The study cohort was overall well-balanced with an average age of 64 in the experimental arm and 68 in the control arm; the only significant difference was a higher proportion of males in the control arm (42/62 vs 50/58, p=0.017). Between both arms, most PCI used radial access (46/62 vs 47/58, p=0.37), and the LAD was most likely to be the culprit vessel (30/62 vs 25/58, p =0.707). Regarding the number of vessels involved, there was a higher proportion of patients with 2-vessel disease in the experimental arm than the control arm, but this was ultimately calculated to be non-significant (28/62 vs 15/58; overall p=0.081). 

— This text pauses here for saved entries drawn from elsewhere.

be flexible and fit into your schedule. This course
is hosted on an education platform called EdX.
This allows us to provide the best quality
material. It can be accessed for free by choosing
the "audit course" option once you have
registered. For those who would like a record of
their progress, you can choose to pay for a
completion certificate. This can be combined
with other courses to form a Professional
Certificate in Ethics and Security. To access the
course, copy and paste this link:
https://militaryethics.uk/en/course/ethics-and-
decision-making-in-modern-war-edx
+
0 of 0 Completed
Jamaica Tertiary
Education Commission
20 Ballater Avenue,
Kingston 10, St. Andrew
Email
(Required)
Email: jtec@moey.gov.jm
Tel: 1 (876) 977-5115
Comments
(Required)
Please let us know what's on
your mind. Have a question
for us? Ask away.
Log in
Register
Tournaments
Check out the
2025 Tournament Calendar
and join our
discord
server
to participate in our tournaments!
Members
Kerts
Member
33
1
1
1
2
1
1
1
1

The study found that there was no significant difference in the primary endpoint of CMR infarct size between those treated with GP IIb/IIIa inhibitors and those not (p=0.386). However, for the secondary endpoint of MVO, the study found both significantly less MVO present (38 out of 51 patients vs 47 out of 51 patients; p=0.017) and lower extent of MVO (2.1% vs 3.4%; p=0.025) with GP IIb/IIIa inhibitors therapy and optimal medical therapy (OMT) compared to OMT alone. With respect to bleeding, there was a significantly higher rate of any bleeding with GP IIb/IIIa therapy (14/62 vs 4/58; p=0.016); however, notably these were largely limited to non-life-threatening bleeding events and minor bleeding. The study authors also found no significant difference in all-cause death between arms (3/62 vs 2/58; p=0.703), though importantly the study was not powered to assess clinical endpoints.

This study notes specific limitations. First, the REVERSE-FLOW trial was not powered for clinical endpoints, but they use CMR-derived surrogates known to be strong independent prognostic indicators. In addition, both interventionalists and patients were not blinded to treatment allocation, though all endpoint analyses were performed by blinded investigators. Finally, time between index event and CMR imaging is important as there was a delay of 3 days, though the investigators argue that this is consistent with current management guidelines.

In conclusion, the study investigators argue that given the role of MVO in CMR as a strong surrogate predictor of clinical outcomes (including heart failure hospitalization, reinfarction, and death), GP IIb/IIIa should be considered in the event of no-reflow phenomenon after primary PCI for AMI, while incorporating each individual patient’s bleeding risk. The authors also suggest the need for further investigation regarding optimal timing of GP IIb/IIIa therapy as well as optimal patient selection for this therapy.